Print nothing except the lines of the listing below from the line with "19\. Run the" to the line with "supermin helper [00910ms]", each exactly as written, both ends included.
Extracted records: Begin
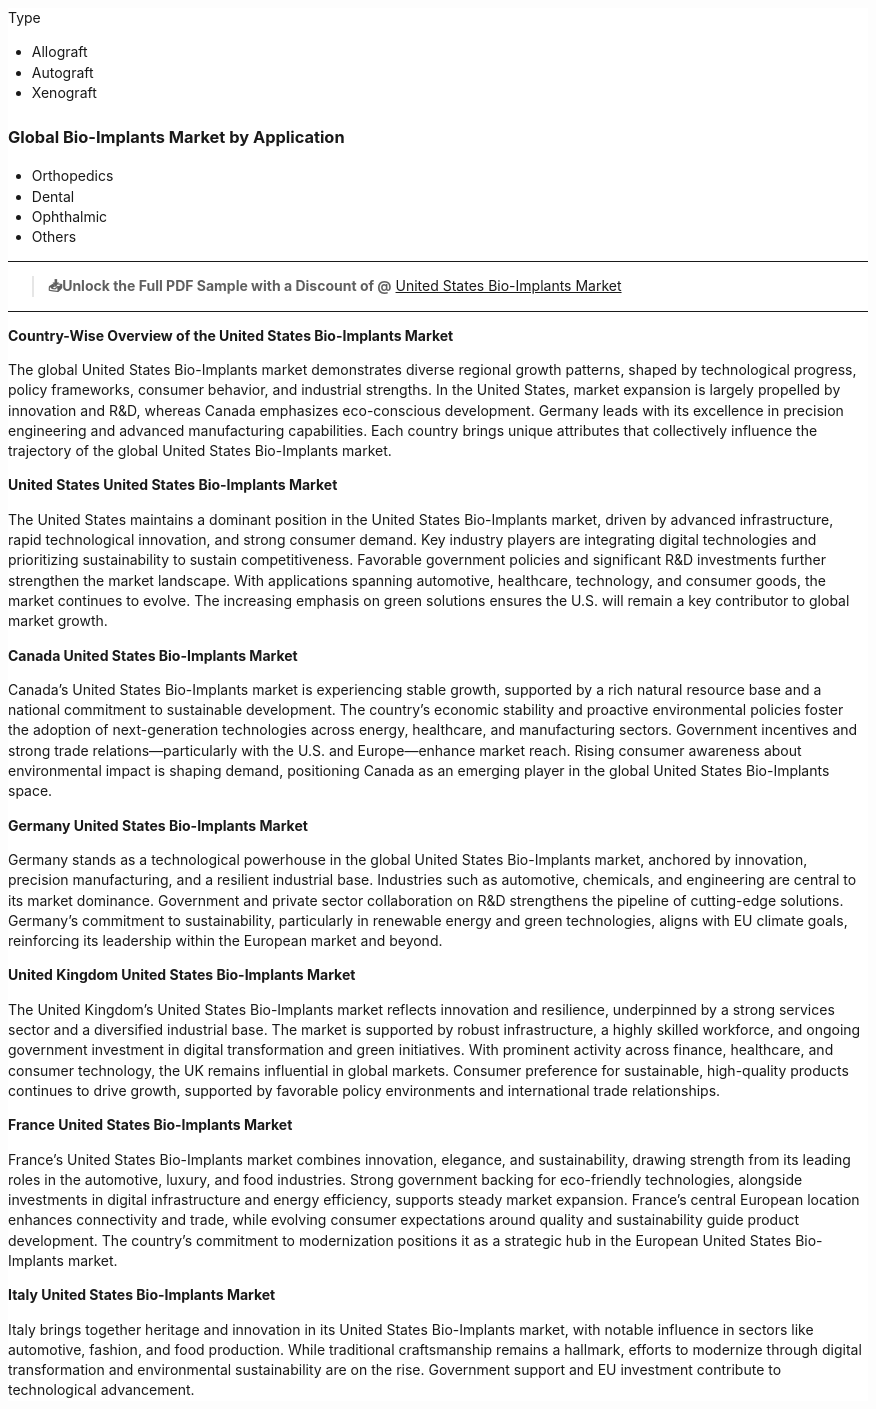 Type</h3><ul><li>Allograft</li><li>Autograft</li><li>Xenograft</li></ul><h3>Global Bio-Implants Market by Application</h3><ul><li>Orthopedics</li><li>Dental</li><li>Ophthalmic</li><li>Others</li></ul></p><hr /><blockquote><p><strong>📥Unlock the Full PDF Sample with a Discount of @</strong> <a href="https://www.marketresearchintellect.com/ask-for-discount/?rid=1034818&amp;utm_source=Github-April&amp;utm_medium=016">United States Bio-Implants Market</a></p></blockquote><hr /><p class="" data-start="217" data-end="261"><strong data-start="217" data-end="261">Country-Wise Overview of the United States Bio-Implants Market</strong></p><p class="" data-start="263" data-end="774">The global United States Bio-Implants market demonstrates diverse regional growth patterns, shaped by technological progress, policy frameworks, consumer behavior, and industrial strengths. In the United States, market expansion is largely propelled by innovation and R&amp;D, whereas Canada emphasizes eco-conscious development. Germany leads with its excellence in precision engineering and advanced manufacturing capabilities. Each country brings unique attributes that collectively influence the trajectory of the global United States Bio-Implants market.</p><p class="" data-start="776" data-end="1421"><strong data-start="776" data-end="805">United States United States Bio-Implants Market</strong></p><p class="" data-start="776" data-end="1421">The United States maintains a dominant position in the United States Bio-Implants market, driven by advanced infrastructure, rapid technological innovation, and strong consumer demand. Key industry players are integrating digital technologies and prioritizing sustainability to sustain competitiveness. Favorable government policies and significant R&amp;D investments further strengthen the market landscape. With applications spanning automotive, healthcare, technology, and consumer goods, the market continues to evolve. The increasing emphasis on green solutions ensures the U.S. will remain a key contributor to global market growth.</p><p class="" data-start="1423" data-end="2019"><strong data-start="1423" data-end="1445">Canada United States Bio-Implants Market</strong></p><p class="" data-start="1423" data-end="2019">Canada&rsquo;s United States Bio-Implants market is experiencing stable growth, supported by a rich natural resource base and a national commitment to sustainable development. The country&rsquo;s economic stability and proactive environmental policies foster the adoption of next-generation technologies across energy, healthcare, and manufacturing sectors. Government incentives and strong trade relations&mdash;particularly with the U.S. and Europe&mdash;enhance market reach. Rising consumer awareness about environmental impact is shaping demand, positioning Canada as an emerging player in the global United States Bio-Implants space.</p><p class="" data-start="2021" data-end="2591"><strong data-start="2021" data-end="2044">Germany United States Bio-Implants Market</strong></p><p class="" data-start="2021" data-end="2591">Germany stands as a technological powerhouse in the global United States Bio-Implants market, anchored by innovation, precision manufacturing, and a resilient industrial base. Industries such as automotive, chemicals, and engineering are central to its market dominance. Government and private sector collaboration on R&amp;D strengthens the pipeline of cutting-edge solutions. Germany&rsquo;s commitment to sustainability, particularly in renewable energy and green technologies, aligns with EU climate goals, reinforcing its leadership within the European market and beyond.</p><p class="" data-start="2593" data-end="3221"><strong data-start="2593" data-end="2623">United Kingdom United States Bio-Implants Market</strong></p><p class="" data-start="2593" data-end="3221">The United Kingdom&rsquo;s United States Bio-Implants market reflects innovation and resilience, underpinned by a strong services sector and a diversified industrial base. The market is supported by robust infrastructure, a highly skilled workforce, and ongoing government investment in digital transformation and green initiatives. With prominent activity across finance, healthcare, and consumer technology, the UK remains influential in global markets. Consumer preference for sustainable, high-quality products continues to drive growth, supported by favorable policy environments and international trade relationships.</p><p class="" data-start="3223" data-end="3838"><strong data-start="3223" data-end="3245">France United States Bio-Implants Market</strong></p><p class="" data-start="3223" data-end="3838">France&rsquo;s United States Bio-Implants market combines innovation, elegance, and sustainability, drawing strength from its leading roles in the automotive, luxury, and food industries. Strong government backing for eco-friendly technologies, alongside investments in digital infrastructure and energy efficiency, supports steady market expansion. France&rsquo;s central European location enhances connectivity and trade, while evolving consumer expectations around quality and sustainability guide product development. The country&rsquo;s commitment to modernization positions it as a strategic hub in the European United States Bio-Implants market.</p><p class="" data-start="3840" data-end="4422"><strong data-start="3840" data-end="3861">Italy United States Bio-Implants Market</strong></p><p class="" data-start="3840" data-end="4422">Italy brings together heritage and innovation in its United States Bio-Implants market, with notable influence in sectors like automotive, fashion, and food production. While traditional craftsmanship remains a hallmark, efforts to modernize through digital transformation and environmental sustainability are on the rise. Government support and EU investment contribute to technological advancement.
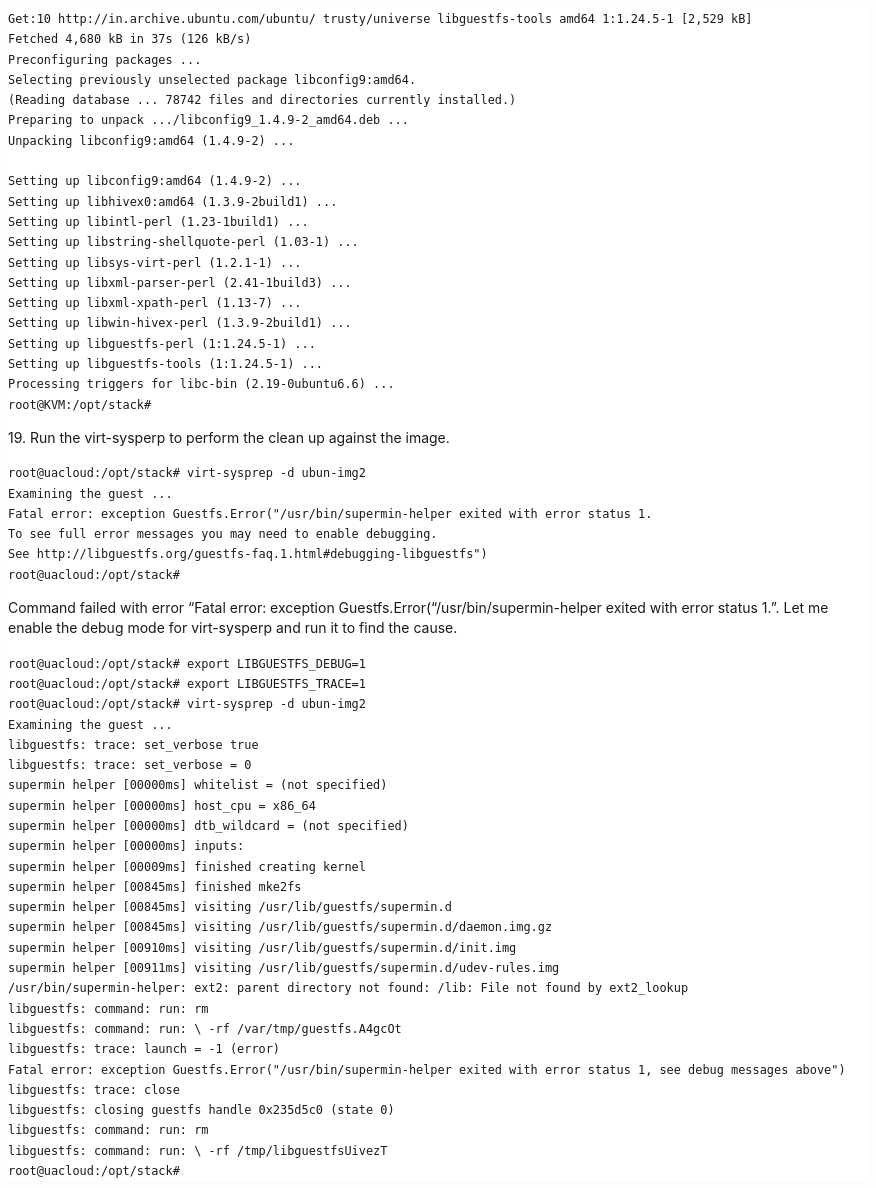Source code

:     Get:10 http://in.archive.ubuntu.com/ubuntu/ trusty/universe libguestfs-tools amd64 1:1.24.5-1 [2,529 kB]
    Fetched 4,680 kB in 37s (126 kB/s)
    Preconfiguring packages ...
    Selecting previously unselected package libconfig9:amd64.
    (Reading database ... 78742 files and directories currently installed.)
    Preparing to unpack .../libconfig9_1.4.9-2_amd64.deb ...
    Unpacking libconfig9:amd64 (1.4.9-2) ...

    Setting up libconfig9:amd64 (1.4.9-2) ...
    Setting up libhivex0:amd64 (1.3.9-2build1) ...
    Setting up libintl-perl (1.23-1build1) ...
    Setting up libstring-shellquote-perl (1.03-1) ...
    Setting up libsys-virt-perl (1.2.1-1) ...
    Setting up libxml-parser-perl (2.41-1build3) ...
    Setting up libxml-xpath-perl (1.13-7) ...
    Setting up libwin-hivex-perl (1.3.9-2build1) ...
    Setting up libguestfs-perl (1:1.24.5-1) ...
    Setting up libguestfs-tools (1:1.24.5-1) ...
    Processing triggers for libc-bin (2.19-0ubuntu6.6) ...
    root@KVM:/opt/stack#

19\. Run the virt-sysperp to perform the clean up against the image.

    root@uacloud:/opt/stack# virt-sysprep -d ubun-img2
    Examining the guest ...
    Fatal error: exception Guestfs.Error("/usr/bin/supermin-helper exited with error status 1.
    To see full error messages you may need to enable debugging.
    See http://libguestfs.org/guestfs-faq.1.html#debugging-libguestfs")
    root@uacloud:/opt/stack#

Command failed with error “Fatal error: exception Guestfs.Error(“/usr/bin/supermin-helper exited with error status 1.”. Let me enable the debug mode for virt-sysperp and run it to find the cause.

    root@uacloud:/opt/stack# export LIBGUESTFS_DEBUG=1
    root@uacloud:/opt/stack# export LIBGUESTFS_TRACE=1
    root@uacloud:/opt/stack# virt-sysprep -d ubun-img2
    Examining the guest ...
    libguestfs: trace: set_verbose true
    libguestfs: trace: set_verbose = 0
    supermin helper [00000ms] whitelist = (not specified)
    supermin helper [00000ms] host_cpu = x86_64
    supermin helper [00000ms] dtb_wildcard = (not specified)
    supermin helper [00000ms] inputs:
    supermin helper [00009ms] finished creating kernel
    supermin helper [00845ms] finished mke2fs
    supermin helper [00845ms] visiting /usr/lib/guestfs/supermin.d
    supermin helper [00845ms] visiting /usr/lib/guestfs/supermin.d/daemon.img.gz
    supermin helper [00910ms] visiting /usr/lib/guestfs/supermin.d/init.img
    supermin helper [00911ms] visiting /usr/lib/guestfs/supermin.d/udev-rules.img
    /usr/bin/supermin-helper: ext2: parent directory not found: /lib: File not found by ext2_lookup
    libguestfs: command: run: rm
    libguestfs: command: run: \ -rf /var/tmp/guestfs.A4gcOt
    libguestfs: trace: launch = -1 (error)
    Fatal error: exception Guestfs.Error("/usr/bin/supermin-helper exited with error status 1, see debug messages above")
    libguestfs: trace: close
    libguestfs: closing guestfs handle 0x235d5c0 (state 0)
    libguestfs: command: run: rm
    libguestfs: command: run: \ -rf /tmp/libguestfsUivezT
    root@uacloud:/opt/stack#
Extracted records: End
**Result for this task**
19\. Run the virt-sysperp to perform the clean up against the image.

    root@uacloud:/opt/stack# virt-sysprep -d ubun-img2
    Examining the guest ...
    Fatal error: exception Guestfs.Error("/usr/bin/supermin-helper exited with error status 1.
    To see full error messages you may need to enable debugging.
    See http://libguestfs.org/guestfs-faq.1.html#debugging-libguestfs")
    root@uacloud:/opt/stack#

Command failed with error “Fatal error: exception Guestfs.Error(“/usr/bin/supermin-helper exited with error status 1.”. Let me enable the debug mode for virt-sysperp and run it to find the cause.

    root@uacloud:/opt/stack# export LIBGUESTFS_DEBUG=1
    root@uacloud:/opt/stack# export LIBGUESTFS_TRACE=1
    root@uacloud:/opt/stack# virt-sysprep -d ubun-img2
    Examining the guest ...
    libguestfs: trace: set_verbose true
    libguestfs: trace: set_verbose = 0
    supermin helper [00000ms] whitelist = (not specified)
    supermin helper [00000ms] host_cpu = x86_64
    supermin helper [00000ms] dtb_wildcard = (not specified)
    supermin helper [00000ms] inputs:
    supermin helper [00009ms] finished creating kernel
    supermin helper [00845ms] finished mke2fs
    supermin helper [00845ms] visiting /usr/lib/guestfs/supermin.d
    supermin helper [00845ms] visiting /usr/lib/guestfs/supermin.d/daemon.img.gz
    supermin helper [00910ms] visiting /usr/lib/guestfs/supermin.d/init.img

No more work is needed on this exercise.